L'ASSASSINAT DU PÈRE NOËL


Dans la cité des Étoiles, l'Assassin du Père Noël se les caillait dur. À l'angle du boulevard Saturne et de l'impasse de la Lune, le gel soudait les doigts de sa main droite au métal de la barre de fer qu'il serrait depuis une heure. Peu lui chaulait: cette année, il aurait son Noël. Depuis qu'il était môme, même l'orange, il ne l'avait jamais eue. Alors, cette année...


Bien au chaud dans son épaisse houpelande, bien au sec dans ses bottes de cuir, le bourgeois bedonnant avançait vers son destin. "Viens mon Pelot, approche mon Foie-gras" murmurait l'Assassin du Père Noël à l'ombre emmitouflée.


Quand la buée du souffle du bourgeois dégela son regard, l'Assassin du Père Noël ne fit ni une ni deux: un coup droit dans la face! Les bottes du cossu ripèrent et sa masse gisait de tout son long dans la gadoue. La grande barbe blanche du bonhomme fut maculée du même rouge que celui de l'épaisse houpelande.
"Merde! Et merde et merde..." jura longtemps l'Assassin du Père Noël tandis que parmi les joujous répandus sur la chaussée la poupée battait l'air de ses jambes en plastique en répétant "Maman, maman...".
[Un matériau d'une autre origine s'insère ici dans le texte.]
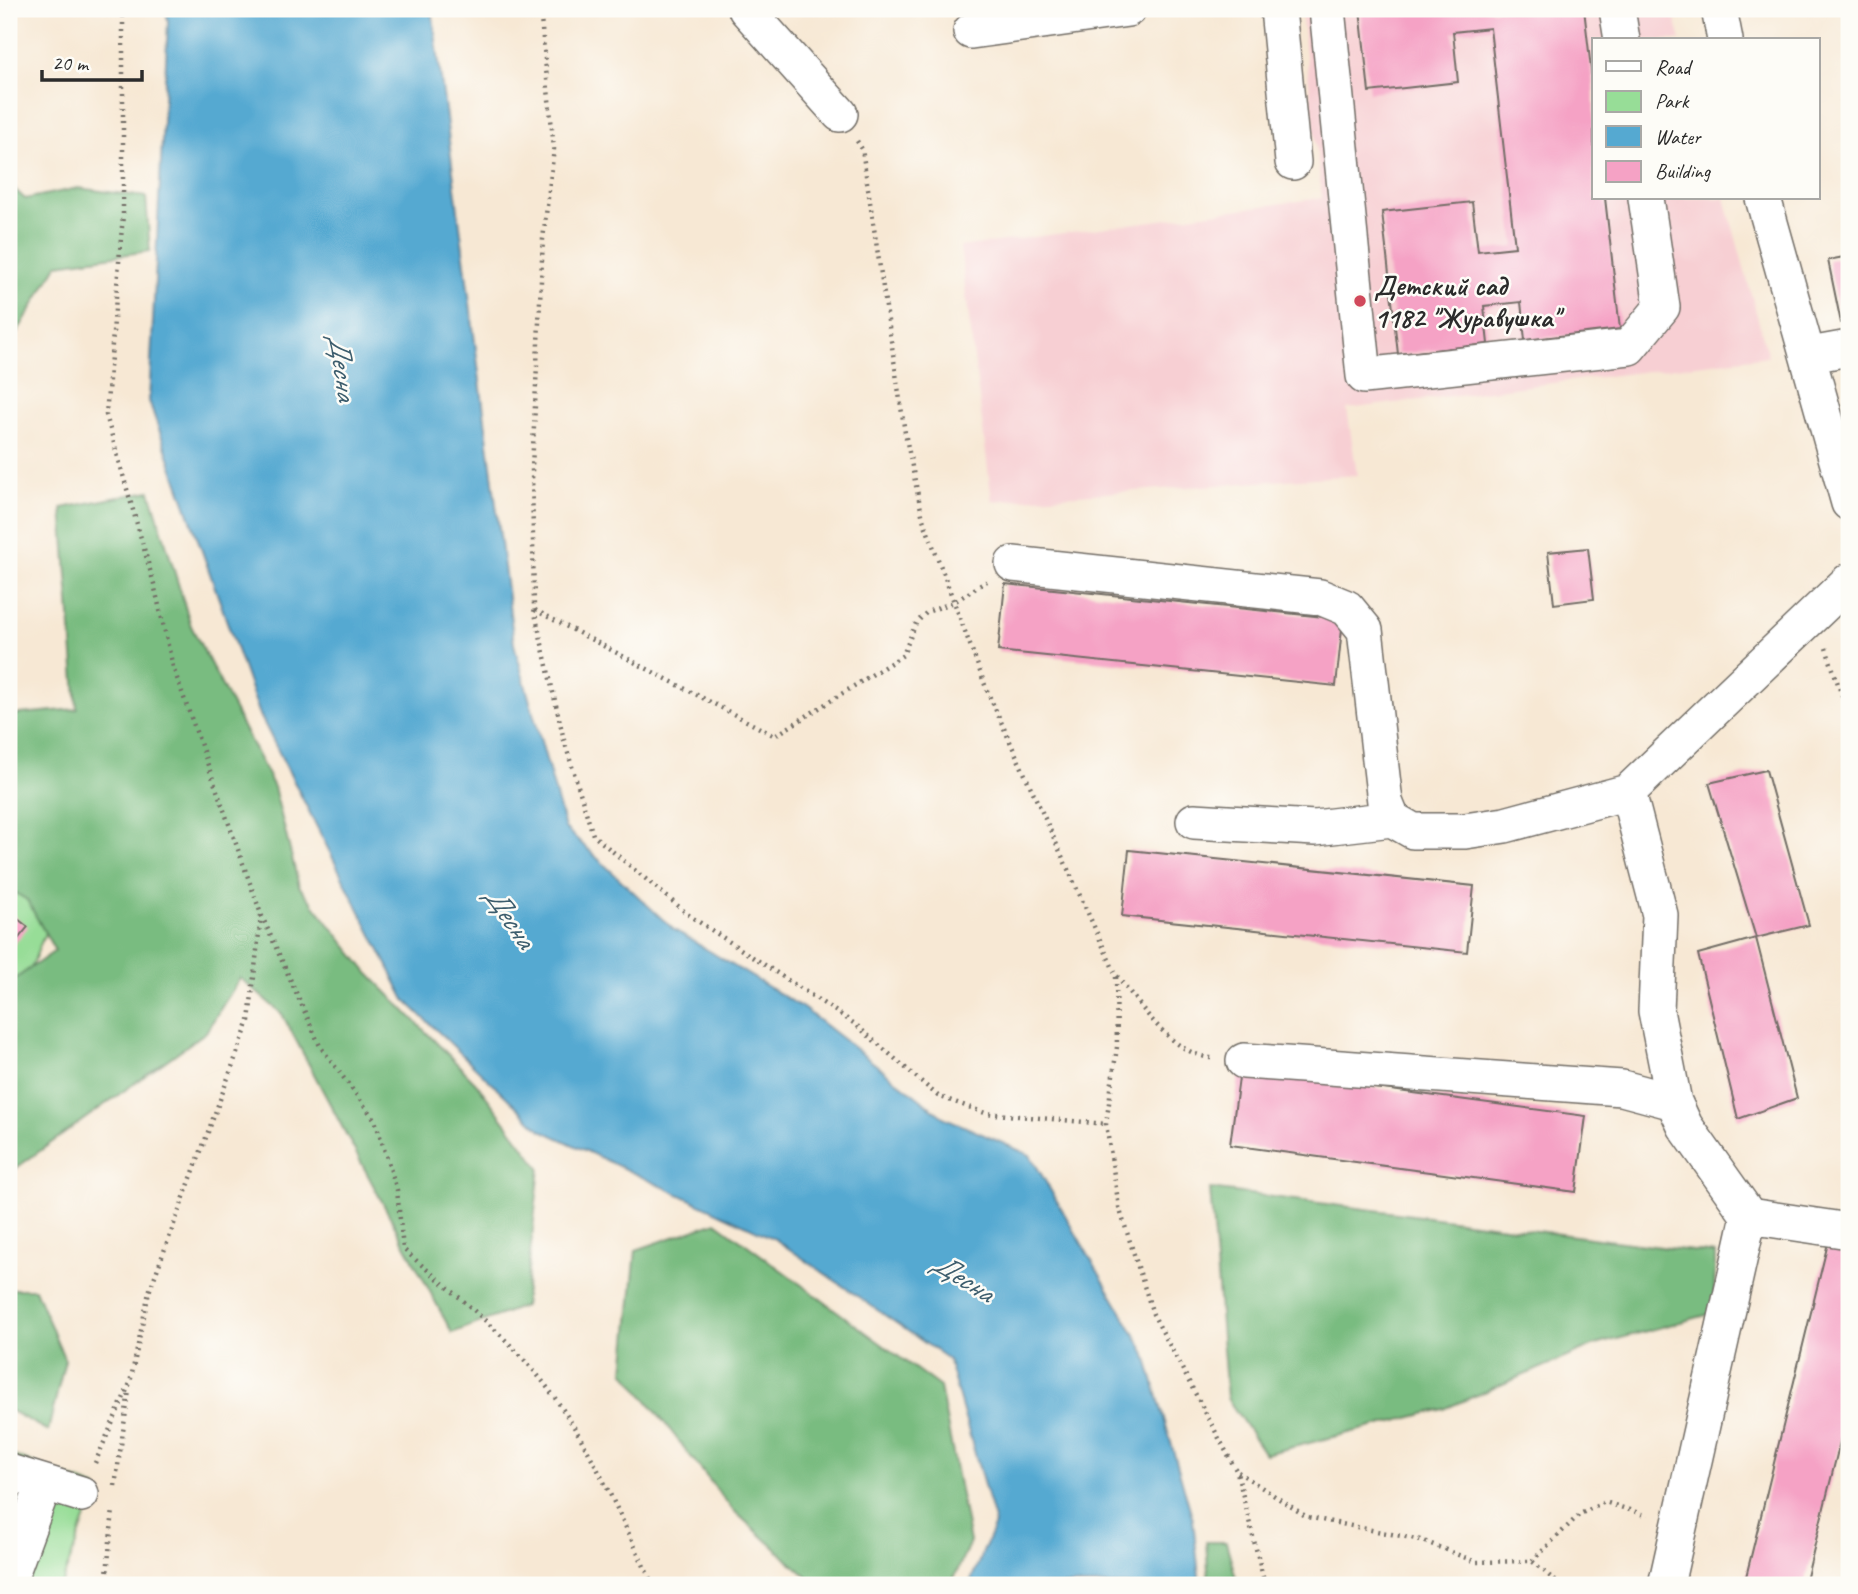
<svg xmlns="http://www.w3.org/2000/svg" width="1858" height="1594" font-family="Caveat,sans-serif">
	<style>
		.built { fill: #f7cfd3 }
		.green { fill: #97dd97; stroke: #618461; stroke-width: 2 }
		.forest { fill: #79bc80; stroke: #527456; stroke-width: 2 }
		.water { fill: #55a9d1; stroke: #406a7e; stroke-width: 2 }
		.building { fill: #f5a2c5 }
		.lines { fill: none; stroke-linecap: round; stroke-linejoin: round }
		.minor-casing { stroke: #726d66; stroke-width: 38 }
		.path { stroke: #726d66; stroke-width: 4.5; stroke-dasharray: 2 5; stroke-linecap: butt }
		.minor { stroke: #fff; stroke-width: 35 }
		.poi-dot { fill: #d1495b; stroke: #fdfcf7; stroke-width: 2.5 }
		.labels { text-anchor: middle; stroke-width: 5; stroke-linejoin: round; paint-order: stroke }
		.poi-label { font-size: 28px; font-weight: bold; fill: #2b2b2b; stroke: #fdfcf7; text-anchor: start }
		.water-label { font-size: 30px; font-style: italic; fill: #3c5d6d; stroke: #fdfcf7 }
	</style>
	<rect width="100%" height="100%" fill="#fdfcf7"/>
	<filter id="ink" filterUnits="userSpaceOnUse"><feTurbulence type="fractalNoise" baseFrequency=".0143" numOctaves="2"/><feDisplacementMap in="SourceGraphic" scale="14" xChannelSelector="R" yChannelSelector="G"/><feConvolveMatrix kernelMatrix="1 2 1 2 8 2 1 2 1" color-interpolation-filters="sRGB"/></filter>
	<filter id="wash" filterUnits="userSpaceOnUse"><feTurbulence type="fractalNoise" baseFrequency=".00686" numOctaves="4" result="noise"/><feDisplacementMap in="SourceGraphic" scale="28" xChannelSelector="R" yChannelSelector="G"/><feGaussianBlur stdDeviation="1.57" result="paint"/><feColorMatrix in="noise" values="0 0 0 0 0 0 0 0 0 0 0 0 0 0 0 0 0 1.4 0 .05"/><feComposite in="paint" operator="in"/></filter>
	<g filter="url(#wash)">
		<rect width="100%" height="100%" fill="#f7e8d4"/>
		<path class="built" d="M1301 9H1672L1681 40H1594V198H1725L1768 356 1347 409 1357 475 992 501 960 247 1322 198Z"/>
		<path class="green" d="M9 857 69 872 9 1024Z
			M9 1454 97 1488 61 1585H9Z"/>
		<path class="forest" d="M9 184 25 199 78 188 146 197 150 251 58 264 9 346Z
			M150 491 191 626 274 787 299 886 369 974 476 1083 540 1168 524 1306 452 1333 282 1014 240 978 206 1032 9 1173V983L55 951 27 900 9 889V715L77 709 62 508Z
			M1210 1189 1715 1254 1714 1313 1595 1345 1444 1409 1265 1454 1227 1398Z
			M716 1222 940 1387 970 1542 951 1585H816L732 1509 624 1371 636 1250Z
			M9 1289H35L65 1360 48 1431 9 1410Z
			M1206 1542H1226L1238 1585H1209Z"/>
		<path class="water" d="M166 9H432L514 644 565 828 673 929 803 1008 943 1117 1030 1155 1145 1352 1193 1520 1200 1585H969L995 1524 948 1359 775 1239 541 1130 405 1000 260 715 149 401 168 21Z"/>
		<g id="blocks">
			<path class="building" d="M1360 9H1584L1594 95V198H1605L1620 329 1525 340 1521 302 1484 306 1488 344 1398 354 1382 212 1472 202 1478 251 1515 247 1490 28 1453 32 1458 82 1369 92Z
				M1849 256V322L1841 323 1828 260Z
				M1588 548 1594 599 1554 604 1548 552Z
				M1005 584 1343 619 1336 686 998 651Z
				M1766 770 1809 925 1756 938 1709 783Z
				M1129 850 1474 886 1467 952 1122 916Z
				M9 912 28 927 9 950Z
				M1756 938 1797 1098 1738 1119 1698 954Z
				M1240 1070 1586 1116 1576 1192 1230 1145Z
				M1828 1243 1849 1248V1405L1805 1585H1744Z"/>
		</g>
	</g>
	<g filter="url(#ink)">
		<use href="#blocks" fill-opacity="0" stroke="#726d66" stroke-width="2"/>
		<g class="lines">
			<defs>
				<path id="minor" d="M746 9 840 114
					M1278 9 1293 162
					M1327 9 1364 376 1629 347 1662 307 1646 198
					M1617 9 1622 40
					M1719 9 1725 40
					M971 31 1128 9
					M1763 198 1849 503
					M1810 355 1849 348
					M1013 564 1320 597 1347 608 1365 630 1385 802 1392 819 1413 831H1465L1505 825 1628 792 1849 581
					M1628 792 1660 915 1656 1011 1674 1102
					M1194 821 1315 828 1392 819
					M1244 1061 1622 1088 1674 1102 1685 1126 1749 1216 1849 1231
					M9 1472 81 1494
					M9 1580 44 1484
					M1666 1585 1749 1216"/>
			</defs>
			<use href="#minor" class="minor-casing"/>
			<path class="path" d="M123 9V215L106 415 154 584 173 667 261 914 320 1046 375 1120 397 1190 403 1249C448 1288 496 1326 535 1372 587 1434 618 1513 653 1585
				M540 9 554 149 543 239 532 468 534 609 564 740 593 835 690 916 855 1024 938 1096 985 1113 1106 1124
				M857 141 862 149 905 433 923 519 988 693 1116 975 1117 1047 1106 1124 1119 1207 1153 1314 1237 1472 1265 1585
				M535 610 775 736 903 655 916 623 927 612 954 602 987 581
				M1826 648 1849 717
				M1117 976C1141 1005 1171 1054 1212 1058
				M95 1463 130 1383 149 1292 249 1021 261 915
				M1238 1472 1307 1517 1421 1540 1476 1562 1532 1561 1560 1585
				M115 1486 129 1391
				M1532 1561 1580 1514 1605 1502 1648 1516
				M106 1585 113 1509"/>
			<use href="#minor" class="minor"/>
		</g>
	</g>
	<circle class="poi-dot" cx="1360" cy="301" r="7"/>
	<g class="labels">
		<g class="poi-label">
			<text x="1374" y="295">Детский сад<tspan x="1374" dy="32">1182 "Журавушка"</tspan></text>
		</g>
		<g class="water-label">
			<text transform="translate(343 367) rotate(82)" y="10">Десна</text>
			<text transform="translate(510 917) rotate(56)" y="10">Десна</text>
			<text transform="translate(963 1277) rotate(32)" y="10">Десна</text>
		</g>
	</g>
	<rect width="1858" height="1594" fill="none" stroke="#fdfcf7" stroke-width="35"/>
	<rect x="1592" y="38" width="228" height="161" fill="#fdfcf7" stroke="#a9a8a5" stroke-width="2"/>
	<rect x="1606" y="61" width="35" height="10" fill="#ffffff" stroke="#a9a8a5" stroke-width="2"/>
	<text x="1655" y="74" font-size="21" fill="#2b2b2b">Road</text>
	<rect x="1606" y="91" width="35" height="21" fill="#97dd97" stroke="#a9a8a5" stroke-width="2"/>
	<text x="1655" y="108" font-size="21" fill="#2b2b2b">Park</text>
	<rect x="1606" y="126" width="35" height="21" fill="#55a9d1" stroke="#a9a8a5" stroke-width="2"/>
	<text x="1655" y="144" font-size="21" fill="#2b2b2b">Water</text>
	<rect x="1606" y="161" width="35" height="21" fill="#f5a2c5" stroke="#a9a8a5" stroke-width="2"/>
	<text x="1655" y="178" font-size="21" fill="#2b2b2b">Building</text>
	<path d="M42 70v10h100v-10" fill="none" stroke="#2b2b2b" stroke-width="3.5"/>
	<text x="52" y="70" font-size="21" fill="#2b2b2b" stroke="#fdfcf7" stroke-width="5" paint-order="stroke">20 m</text>
</svg>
Alors le souvenir furieux de l'enfant qu'il était se mit à l'injurier: "Putain de toi", sanglotait-il, "maintenant Il ne viendra plus jamais." Désemparé par ce chagrin de lui-même, l'Assassin du Père Noël ramassa un à un les wagons dispersés du train électrique. De ses doigts mal assurés, il consola la poupée en appuyant sur la touche Off. Même la panoplie de policier, il la remit dans la grande hotte à moitié déglinguée.


L'Étoile du Berger scintillait au dessus du bâtiment B7 et des guirlandes clignotaient aux fenêtres quand l'Assassin du Père Noël a pris sa décision: il dépouilla, sans faire ni une ni deux, le cadavre du Vieux; il enfila dessus son cuir la houpelande rouge et troqua ses Santiag' contre les grosses bottes; il se chargea de la pesante hotte et se mit en chemin.